===== RECORDS PROVIDED =====
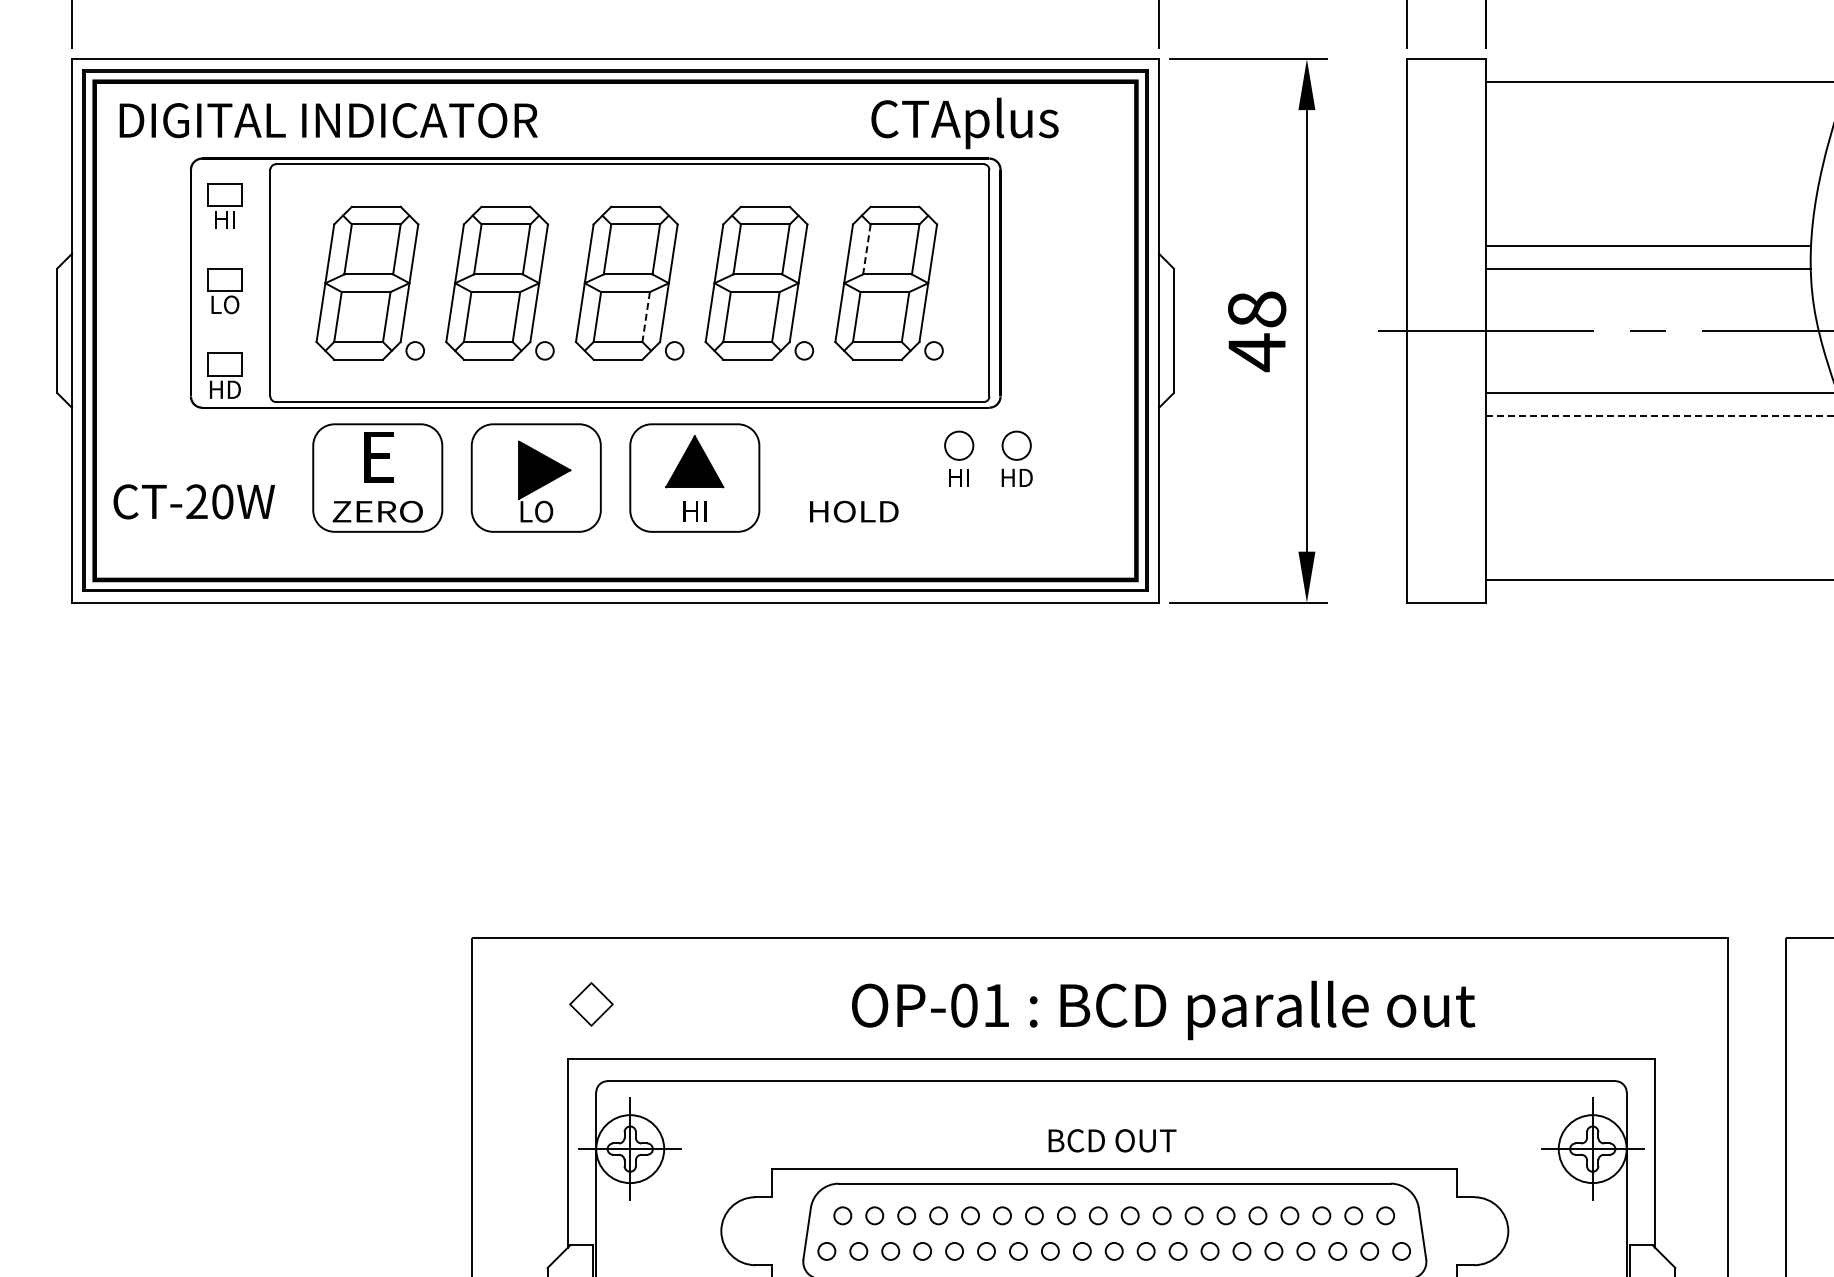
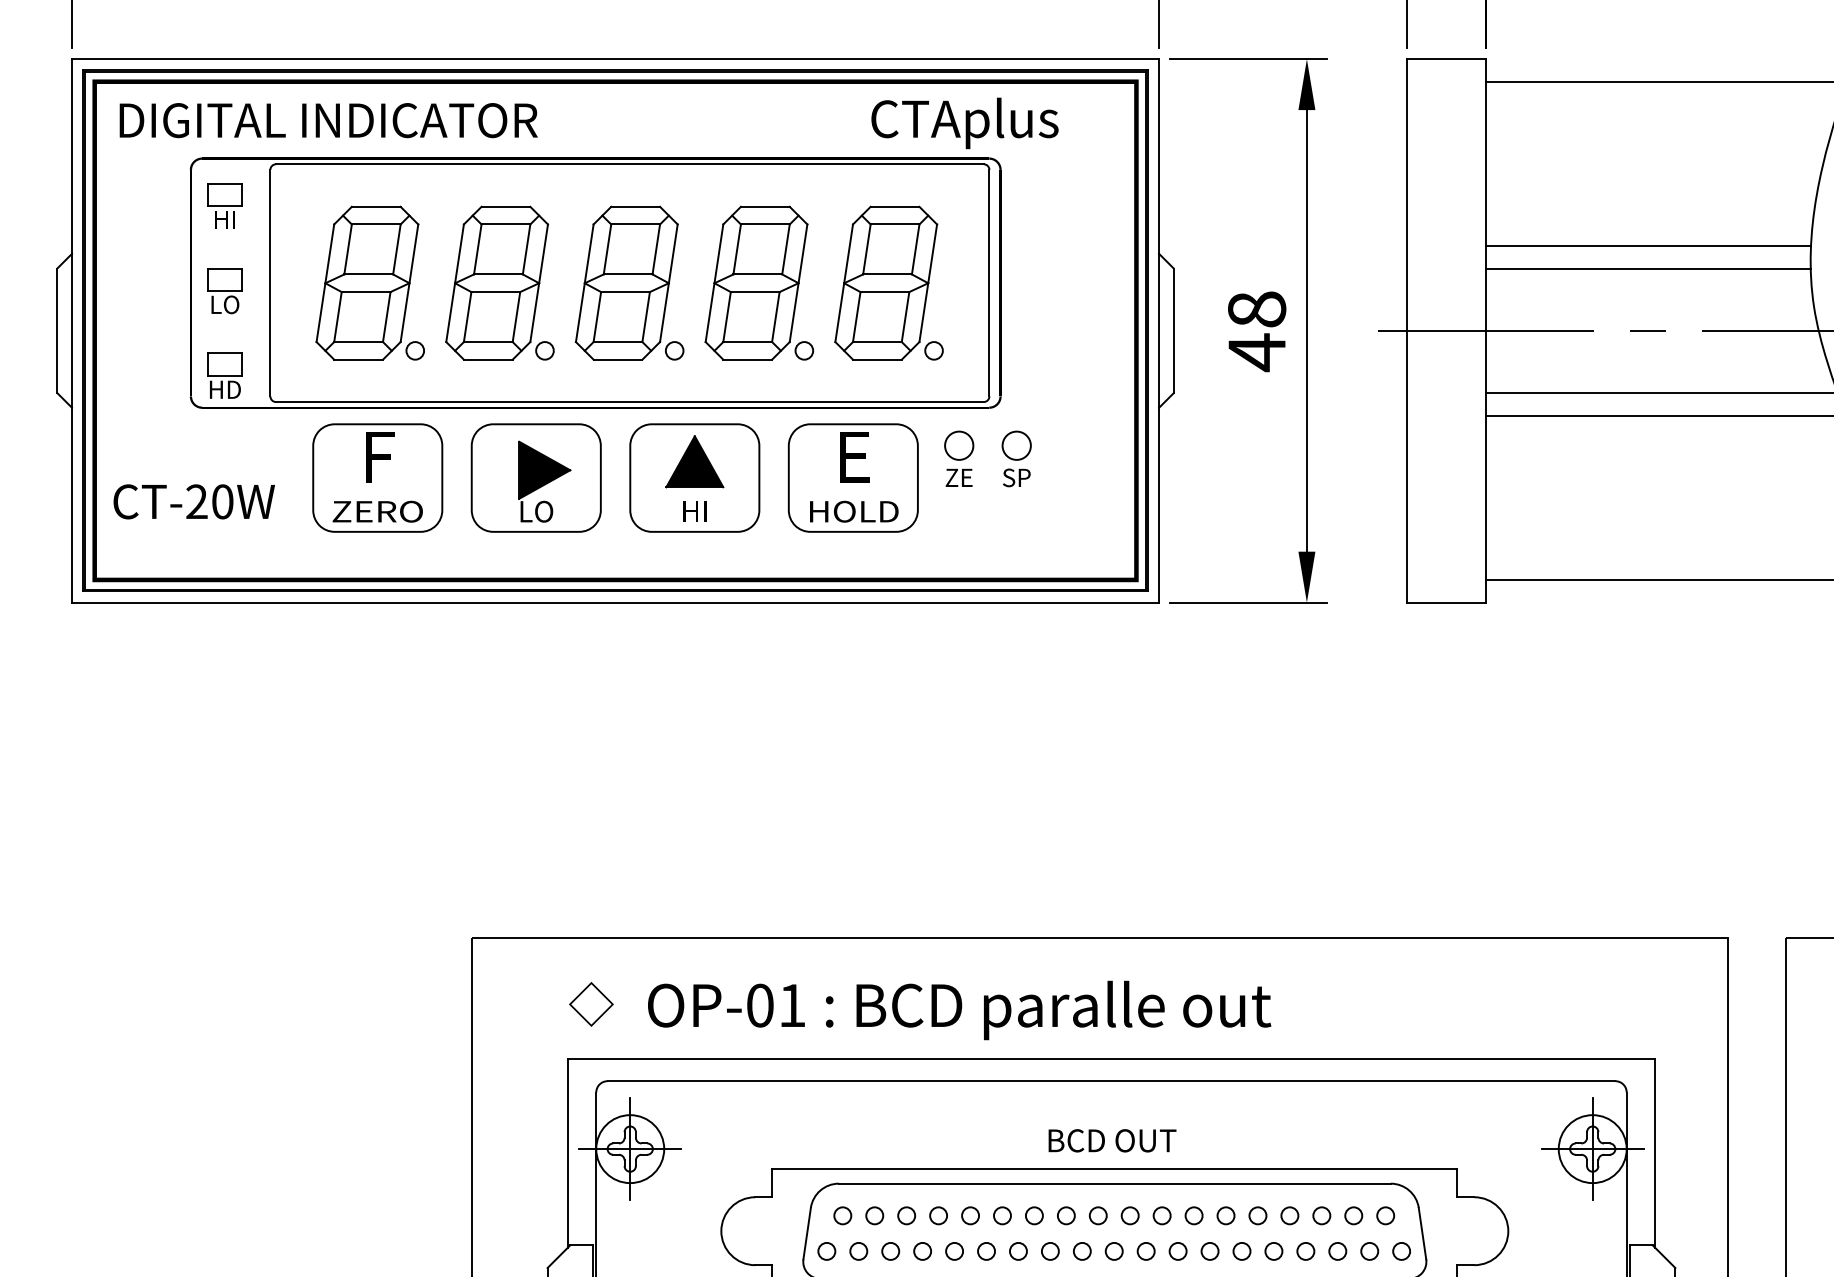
line at (866, 249): dashed -> solid
line at (646, 317): dashed -> solid
line at (1659, 415): dashed -> solid
text at (379, 457): E -> F
part at (852, 477): none -> present
text at (958, 477): HI -> ZE
text at (1016, 477): HD -> SP
text at (1163, 1010) position: (1163, 1010) -> (959, 1010)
=====
WRITTEN REQUEST: Rewrite the lines in the records, changing every instance of "dashed" to "dotted" and keeping everything else the same. Leave out the picture lines.

OUTPUT FOR THIS EXERCISE:
line at (866, 249): dotted -> solid
line at (646, 317): dotted -> solid
line at (1659, 415): dotted -> solid
text at (379, 457): E -> F
part at (852, 477): none -> present
text at (958, 477): HI -> ZE
text at (1016, 477): HD -> SP
text at (1163, 1010) position: (1163, 1010) -> (959, 1010)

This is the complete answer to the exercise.